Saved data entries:
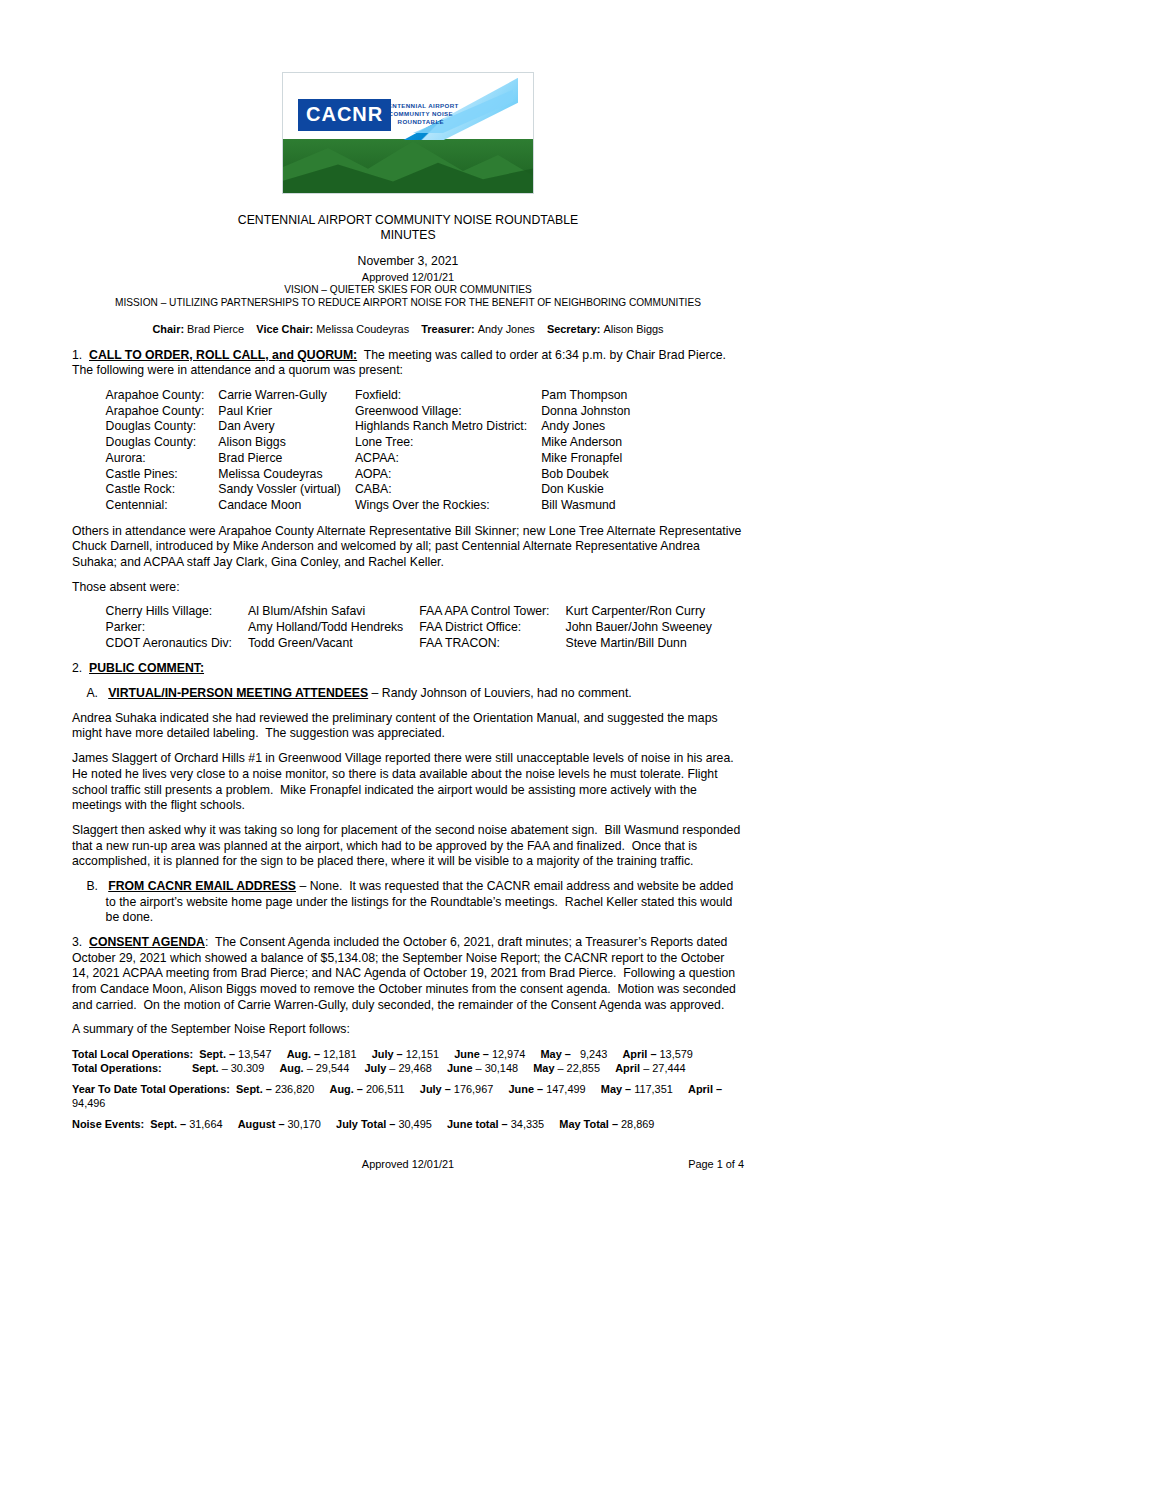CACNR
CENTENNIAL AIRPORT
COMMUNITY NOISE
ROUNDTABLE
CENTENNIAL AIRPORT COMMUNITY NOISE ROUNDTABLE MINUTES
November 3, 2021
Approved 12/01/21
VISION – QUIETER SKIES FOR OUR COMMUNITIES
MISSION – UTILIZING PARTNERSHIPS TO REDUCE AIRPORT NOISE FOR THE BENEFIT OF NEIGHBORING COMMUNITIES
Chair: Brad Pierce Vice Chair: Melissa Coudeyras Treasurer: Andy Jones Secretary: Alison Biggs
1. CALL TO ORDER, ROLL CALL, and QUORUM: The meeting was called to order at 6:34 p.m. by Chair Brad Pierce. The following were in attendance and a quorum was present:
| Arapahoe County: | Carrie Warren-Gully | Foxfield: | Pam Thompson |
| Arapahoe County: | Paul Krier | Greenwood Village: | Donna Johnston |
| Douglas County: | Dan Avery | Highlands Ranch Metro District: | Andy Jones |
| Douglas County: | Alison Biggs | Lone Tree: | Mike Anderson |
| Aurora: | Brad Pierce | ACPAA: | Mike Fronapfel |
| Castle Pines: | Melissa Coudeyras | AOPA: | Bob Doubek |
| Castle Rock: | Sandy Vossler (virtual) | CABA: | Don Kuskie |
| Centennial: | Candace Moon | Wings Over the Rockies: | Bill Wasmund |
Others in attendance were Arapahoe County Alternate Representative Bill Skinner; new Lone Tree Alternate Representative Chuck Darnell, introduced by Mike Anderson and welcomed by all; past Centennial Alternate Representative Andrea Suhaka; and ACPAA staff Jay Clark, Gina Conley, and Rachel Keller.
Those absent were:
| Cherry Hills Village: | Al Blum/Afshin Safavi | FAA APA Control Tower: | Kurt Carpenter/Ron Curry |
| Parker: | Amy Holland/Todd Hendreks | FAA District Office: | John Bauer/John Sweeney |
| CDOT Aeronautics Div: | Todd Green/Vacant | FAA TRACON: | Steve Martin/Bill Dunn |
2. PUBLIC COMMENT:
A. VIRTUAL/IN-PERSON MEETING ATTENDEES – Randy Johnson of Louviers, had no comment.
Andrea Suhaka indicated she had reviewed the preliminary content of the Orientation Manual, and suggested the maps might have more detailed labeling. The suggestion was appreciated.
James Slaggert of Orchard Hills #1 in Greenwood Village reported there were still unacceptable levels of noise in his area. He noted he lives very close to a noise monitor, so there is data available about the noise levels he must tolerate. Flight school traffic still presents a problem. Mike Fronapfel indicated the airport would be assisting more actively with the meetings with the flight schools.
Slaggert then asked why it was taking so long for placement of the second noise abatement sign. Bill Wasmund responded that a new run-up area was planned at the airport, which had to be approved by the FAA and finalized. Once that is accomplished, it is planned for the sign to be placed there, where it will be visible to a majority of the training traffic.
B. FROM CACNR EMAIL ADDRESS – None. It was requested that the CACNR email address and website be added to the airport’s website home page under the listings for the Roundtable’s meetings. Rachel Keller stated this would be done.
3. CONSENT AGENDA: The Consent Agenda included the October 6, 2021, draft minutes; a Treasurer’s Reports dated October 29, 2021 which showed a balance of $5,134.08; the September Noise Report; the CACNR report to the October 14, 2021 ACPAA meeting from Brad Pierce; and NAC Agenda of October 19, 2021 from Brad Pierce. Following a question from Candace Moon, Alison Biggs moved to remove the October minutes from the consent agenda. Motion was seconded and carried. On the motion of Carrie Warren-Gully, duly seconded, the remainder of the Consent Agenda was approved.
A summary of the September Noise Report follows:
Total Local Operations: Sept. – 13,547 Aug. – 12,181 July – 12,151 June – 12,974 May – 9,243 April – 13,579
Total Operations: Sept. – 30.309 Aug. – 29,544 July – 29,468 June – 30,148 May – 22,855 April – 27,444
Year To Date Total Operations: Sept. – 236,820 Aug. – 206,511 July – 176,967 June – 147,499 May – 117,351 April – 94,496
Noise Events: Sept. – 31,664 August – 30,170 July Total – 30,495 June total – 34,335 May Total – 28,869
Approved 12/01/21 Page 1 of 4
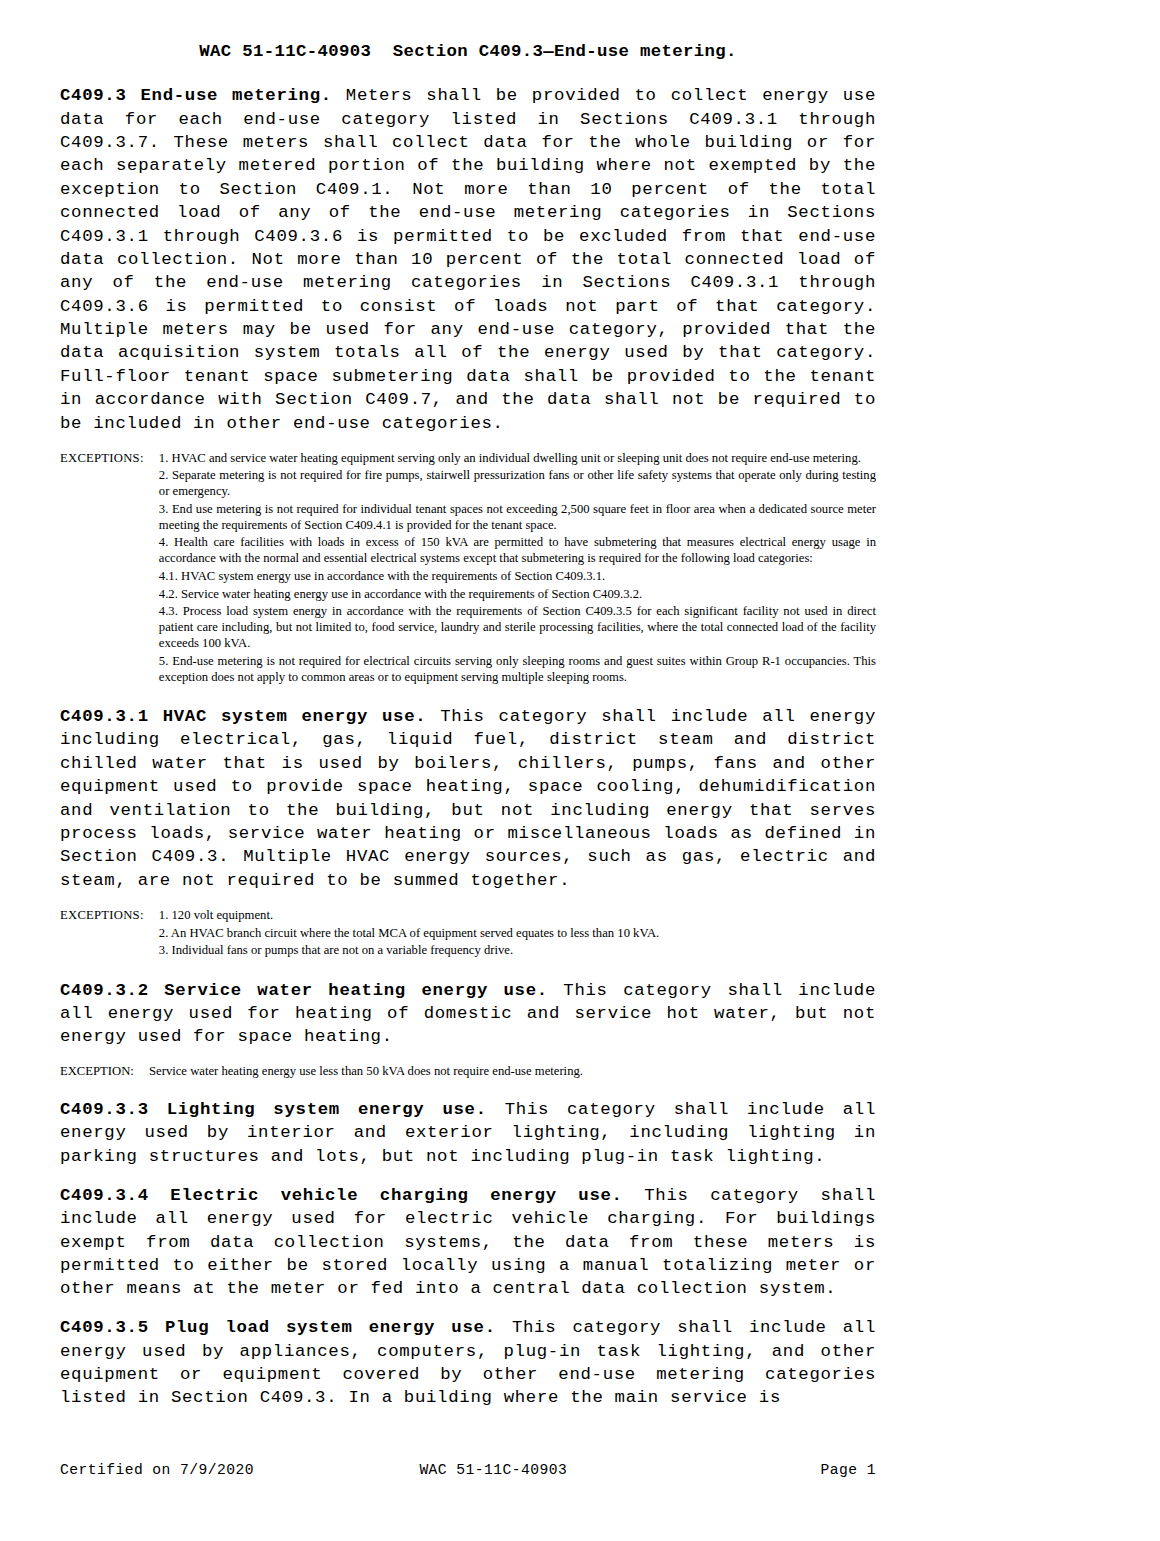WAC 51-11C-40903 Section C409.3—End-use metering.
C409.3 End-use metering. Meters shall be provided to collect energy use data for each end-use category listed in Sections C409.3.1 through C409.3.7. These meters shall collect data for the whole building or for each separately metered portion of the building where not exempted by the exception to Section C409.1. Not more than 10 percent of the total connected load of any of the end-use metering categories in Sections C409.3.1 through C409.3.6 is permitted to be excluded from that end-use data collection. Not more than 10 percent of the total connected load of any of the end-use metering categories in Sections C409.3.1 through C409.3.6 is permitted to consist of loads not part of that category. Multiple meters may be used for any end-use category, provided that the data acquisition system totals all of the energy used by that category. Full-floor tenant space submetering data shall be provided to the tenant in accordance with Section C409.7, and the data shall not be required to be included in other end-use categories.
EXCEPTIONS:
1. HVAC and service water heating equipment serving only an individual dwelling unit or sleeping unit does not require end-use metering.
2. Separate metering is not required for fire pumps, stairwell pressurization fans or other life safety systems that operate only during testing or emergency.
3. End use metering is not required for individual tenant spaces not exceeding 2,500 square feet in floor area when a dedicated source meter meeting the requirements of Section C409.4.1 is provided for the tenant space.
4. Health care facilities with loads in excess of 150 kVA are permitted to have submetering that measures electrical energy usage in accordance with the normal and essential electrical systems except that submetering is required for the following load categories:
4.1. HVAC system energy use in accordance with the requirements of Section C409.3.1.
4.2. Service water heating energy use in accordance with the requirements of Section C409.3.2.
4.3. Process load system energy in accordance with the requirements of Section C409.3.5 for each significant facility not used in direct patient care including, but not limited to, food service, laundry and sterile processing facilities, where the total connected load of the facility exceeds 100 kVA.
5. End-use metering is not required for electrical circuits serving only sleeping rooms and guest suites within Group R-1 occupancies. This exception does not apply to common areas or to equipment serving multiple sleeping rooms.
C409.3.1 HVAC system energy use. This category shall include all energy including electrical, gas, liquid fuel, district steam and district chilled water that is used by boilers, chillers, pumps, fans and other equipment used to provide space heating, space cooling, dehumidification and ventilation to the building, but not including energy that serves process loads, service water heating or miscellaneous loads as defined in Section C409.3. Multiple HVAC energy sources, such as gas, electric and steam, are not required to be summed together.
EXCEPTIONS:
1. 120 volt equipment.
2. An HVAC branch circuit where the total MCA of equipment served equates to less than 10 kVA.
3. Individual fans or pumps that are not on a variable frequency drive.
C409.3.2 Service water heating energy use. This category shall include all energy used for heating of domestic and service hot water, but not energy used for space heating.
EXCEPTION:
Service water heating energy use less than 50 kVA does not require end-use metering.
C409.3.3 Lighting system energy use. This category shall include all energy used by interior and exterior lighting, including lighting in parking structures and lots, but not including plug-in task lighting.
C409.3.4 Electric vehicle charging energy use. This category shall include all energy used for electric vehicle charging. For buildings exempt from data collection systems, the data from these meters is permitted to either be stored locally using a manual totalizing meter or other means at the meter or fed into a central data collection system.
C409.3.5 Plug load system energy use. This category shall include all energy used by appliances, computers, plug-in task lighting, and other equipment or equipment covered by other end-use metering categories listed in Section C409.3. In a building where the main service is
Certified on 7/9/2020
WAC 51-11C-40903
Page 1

[Instructions for the task]
What belongs in the answer is each line of the data that has the word "Warren".

[Reply]
| Arapahoe County: | Carrie Warren-Gully | Foxfield: | Pam Thompson |
3. CONSENT AGENDA: The Consent Agenda included the October 6, 2021, draft minutes; a Treasurer’s Reports dated October 29, 2021 which showed a balance of $5,134.08; the September Noise Report; the CACNR report to the October 14, 2021 ACPAA meeting from Brad Pierce; and NAC Agenda of October 19, 2021 from Brad Pierce. Following a question from Candace Moon, Alison Biggs moved to remove the October minutes from the consent agenda. Motion was seconded and carried. On the motion of Carrie Warren-Gully, duly seconded, the remainder of the Consent Agenda was approved.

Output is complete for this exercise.